L’État doit continuer de jouer un rôle de guide sur l’intérêt commun et les attentes de la société, mais dans une concertation et une écoute qui ne soient pas de façade. Cela renforcera nécessairement le rôle des collectivités territoriales, le centralisme de tradition chez nous montrant à l’envi ses limites et même ses dangers. Et cela devra passer par une reconnaissance affirmée et loyale du rôle que le mécénat et la philanthropie jouent, et doivent jouer encore davantage dans l’intérêt général. 

Le mécénat comme levier d’ancrage territorial     

Les entreprises doivent continuer de s’engager malgré les difficultés économiques qu’elles affrontent, dès lors que leur situation le permet. D’abord parce que leur engagement n’est pas nécessairement financier, mais peut aussi prendre la forme d’un apport de compétences ou de biens. Ensuite, parce que le mécénat permet la création de liens très utiles à l’entreprise pour s’ancrer dans son territoire.
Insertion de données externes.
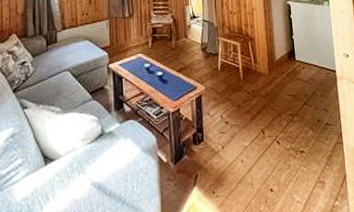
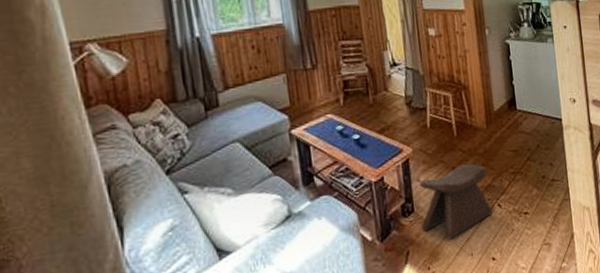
stool: none [210,103,273,167] -> present [420,163,493,238]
Enfin, parce que la société de demain ne sera plus équilibrée que si les entreprises participent massivement à cette nécessaire évolution en s’engageant sur de nombreux aspects clés de leur fonctionnement propre et de la vie sociale (gouvernance, partage de la richesse créée, parité, diversité, développement durable, éthique professionnelle...). Telle est la responsabilité désormais attendue de l’entreprise. 

Quant aux citoyens, leur engagement n’est pas moins indispensable, et il peut prendre des formes très diverses selon les multiples situations sociales : philanthropie ou « grands dons » pour les plus fortunés, normalisation du don (à géométrie variable) pour beaucoup, bénévolat pour le plus grand nombre afin de faire fonctionner le monde associatif qui en a tant besoin. 

Et il faudra enfin réussir à prioriser les besoins du monde associatif dans la construction de ce nouvel ordre social, dans une vision à moyen-long terme inexistante aujourd’hui. Et ce en couvrant tous les domaines de la vie, y compris l’environnement bien sûr, ou la culture, en grande détresse aujourd’hui et trop oubliée ces derniers temps, alors qu’elle est un facteur majeur d’intégration sociale, tout comme le sport.

Développer le mécénat dans les entreprises françaises           

Alors oui, le mécénat est plus important que jamais. Oui la sortie de crise passe nécessairement par son développement. Oui il doit se répandre dans tous types d’entreprises (rappelons que moins de 10 % des entreprises françaises étaient mécènes en 2018 d’après le baromètre Admical). Oui, il doit irriguer tous les territoires, accompagnant les efforts de développement territorial auquel s’attachent la Banque des Territoires, la BPI et d’autres grandes institutions financières ou industrielles. Plus répandu, plus local, plus collectif, plus efficace, dans l’éthique et la transparence, tel sera le mécénat de demain, et c’est à le construire qu’Admical s’emploie. 

Nous avons pu réaliser une première étude concernant l’impact de la crise sur l’engagement des entreprises (publiée le 23 juin dernier), qui a démontré la volonté des mécènes d’agir et de s’engager pour répondre à l’urgence, et la force du collectif...mais qui a aussi souligné les incertitudes inquiétantes qui pèsent sur l’avenir du mécénat à court et même à moyen terme notamment sur la capacité d’engagement des PME et ETI. C’est la raison pour laquelle nous avons décidé de consacrer notre Mécènes Forum 2020, le 24 novembre prochain au Collège de France, à ce thème : « Le mécénat au défi de la crise ». Tel est le sujet de réflexion que nous vous proposons, pour tenter de répondre aux grandes questions de société que nous devons affronter ensemble.